In this study, a large-eddy simulation (LES) code with the one-dimensional turbulence (ODT) wall model is tested for the simulation of the atmospheric boundary layer under neutral, stable, unstable and free-convection conditions. The ODT model provides a vertically refined flow field near the wall, which has small-scale fluctuations from the ODT stochastic turbulence model and an extension of the LES large-scale coherent structures. From this additional field, the lower boundary conditions needed by LES can be extracted. Results are compared to the LES using the classical algebraic wall model based on the Monin–Obukhov similarity theory (MOST), showing similar results in most of the domain with improvements in horizontal velocity and temperature spectra in the near-wall region for simulations of the neutral/stable/unstable cases. For the free-convection test, spectra from the ODT part of the flow were directly compared to spectra generated by LES-MOST at the same height, showing similar behaviour despite some degradation. Furthermore, the additional flow field improved the near-wall vertical velocity skewness for the unstable/free-convection cases. The tool is demonstrated to provide adequate results without the need of any case-specific parameter tuning. Future studies involving complex physicochemical processes at the surface (such as the presence of vertically distributed sources and sinks of matter and energy) within a large domain are likely to benefit from this tool.

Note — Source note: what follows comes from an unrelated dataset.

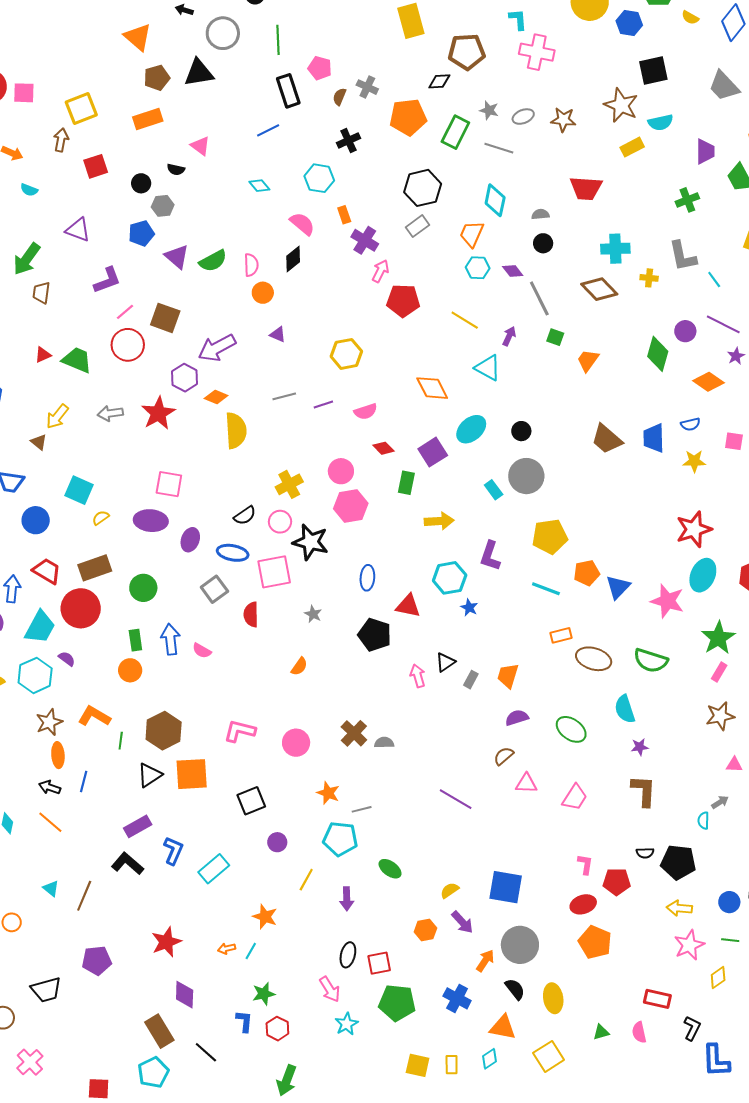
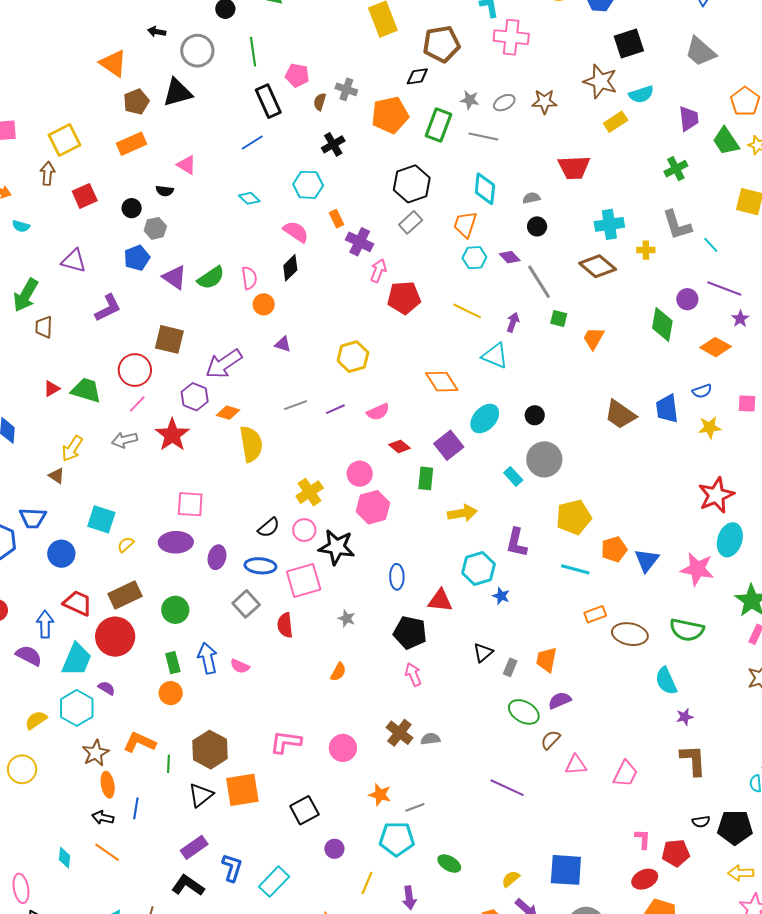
pink line: (125, 312) -> (137, 404), moved
pink arrow: (418, 676) -> (413, 675), moved
green ellipse: (571, 729) -> (524, 712), moved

在这项研究中，测试了具有一维湍流 (ODT) 壁面模型的大涡模拟 (LES) 代码，用于模拟中性、稳定、不稳定和自由对流条件下的大气边界层。ODT模型提供了一个垂直细化的靠近壁面的流场，它具有ODT随机湍流模型的小尺度波动和LES大尺度相干结构的扩展。从这个附加字段中，可以提取 LES 所需的下边界条件。使用基于 Monin-Obukhov 相似性理论 (MOST) 的经典代数壁模型将结果与 LES 进行比较，在大多数域中显示出相似的结果，近壁区域的水平速度和温度谱得到了改善，用于模拟中性/稳定/不稳定的情况。对于自由对流测试，流动的 ODT 部分的光谱直接与 LES-MOST 在相同高度产生的光谱进行比较，尽管有一些退化，但表现出相似的行为。此外，附加流场改善了不稳定/自由对流情况下的近壁垂直速度偏度。该工具被证明可以提供足够的结果，而无需任何特定于案例的参数调整。未来涉及大范围内地表复杂物理化学过程（例如存在垂直分布的物质和能量源和汇）的研究可能会受益于该工具。额外的流场改善了不稳定/自由对流情况下的近壁垂直速度偏度。该工具被证明可以提供足够的结果，而无需任何特定于案例的参数调整。未来涉及大范围内地表复杂物理化学过程（例如存在垂直分布的物质和能量源和汇）的研究可能会受益于该工具。额外的流场改善了不稳定/自由对流情况下的近壁垂直速度偏度。该工具被证明可以提供足够的结果，而无需任何特定于案例的参数调整。未来涉及大范围内地表复杂物理化学过程（例如存在垂直分布的物质和能量源和汇）的研究可能会受益于该工具。